What a surprise Disconnect is the inclusion of Kamaru's vocals. The spoken word excerpts expand on a theme he previously explored on his 2022 album Temporarily Saved: the theft of African artefacts from Western museums and archives. “African traditions are passed down through apprenticeship and other oral traditions,” the Kenyan-born artist explains in “Arkives,” in contrast to the Western emphasis on written documents that are considered “ontologically specific.” In both albums, Kamaru argues that keeping African objects in Western museums distorts their meaning and purpose, as many of these objects are “more than just objects” in their own cultures.
Martin first discovered Camaro through a documentary and was drawn to his musical sensibilities as well as the quality of his voice. On the four versions of “Differences” and “Arkives” that make up the second half of the album, Martin shreds Kamaru's voice into tiny pieces, emphasizing the “ark” part of the “archives”: It's a fitting choice for a record that it is like the first rains of a cataclysmic flood. At first, it may escape the attention of a casual listener that these are six variations on two songs, not because the versions are radically different from each other, but because the sound palette is so consistent and so restrained that everything eventually blurs into an amorphous miasma.

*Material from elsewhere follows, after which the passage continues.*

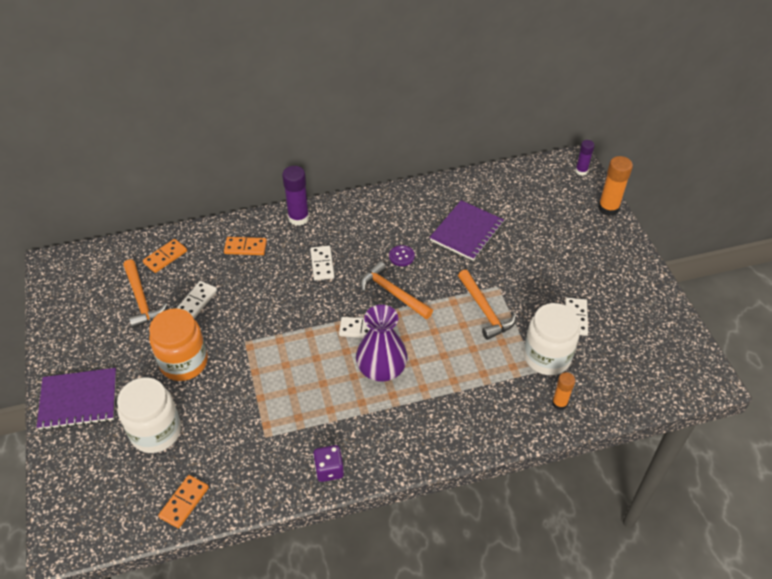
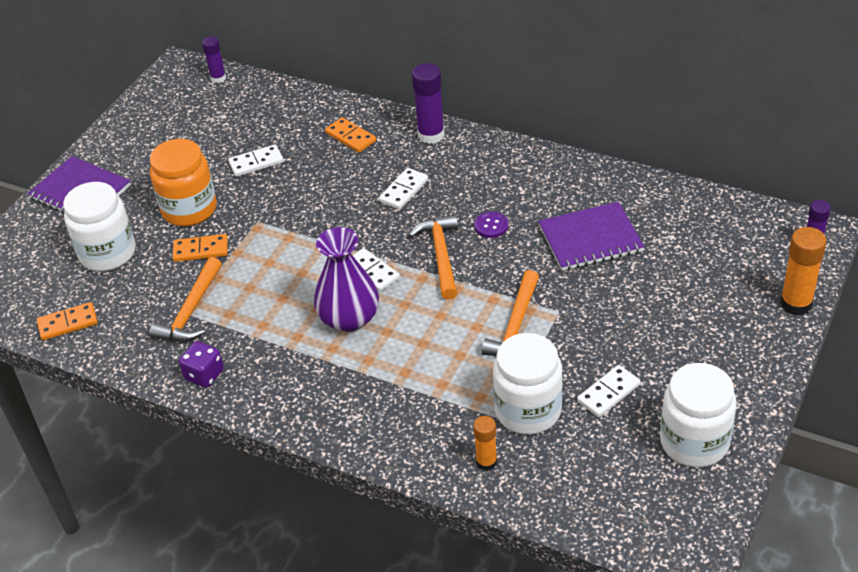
camera: 45 degrees right, 5 degrees down
(96, 256) = (218, 78): none -> purple glue stick
(141, 299) = (213, 136): orange hammer -> orange hammer (191, 311)
(165, 257) = (272, 109): orange domino -> orange domino (200, 250)
(645, 317) = (694, 442): none -> white jar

What's strange is that Kamaru's vocals on “Arkives” are smeared in loudspeaker filters and delay effects that occasionally make them hard to understand. This initially seems like an odd decision for an album that consciously tries to make a point about colonial violence, but presenting DisconnectHis two key pieces as mutable materials rather than treatises written in stone, the two artists honor the fragility of tradition through the very medium they work with. Dub treats songs as living, breathing, changing entities. Disconnect he gets his message through Kamaru's words and through the music itself, whose darkness feels less oppressive thanks to the creators talking about life.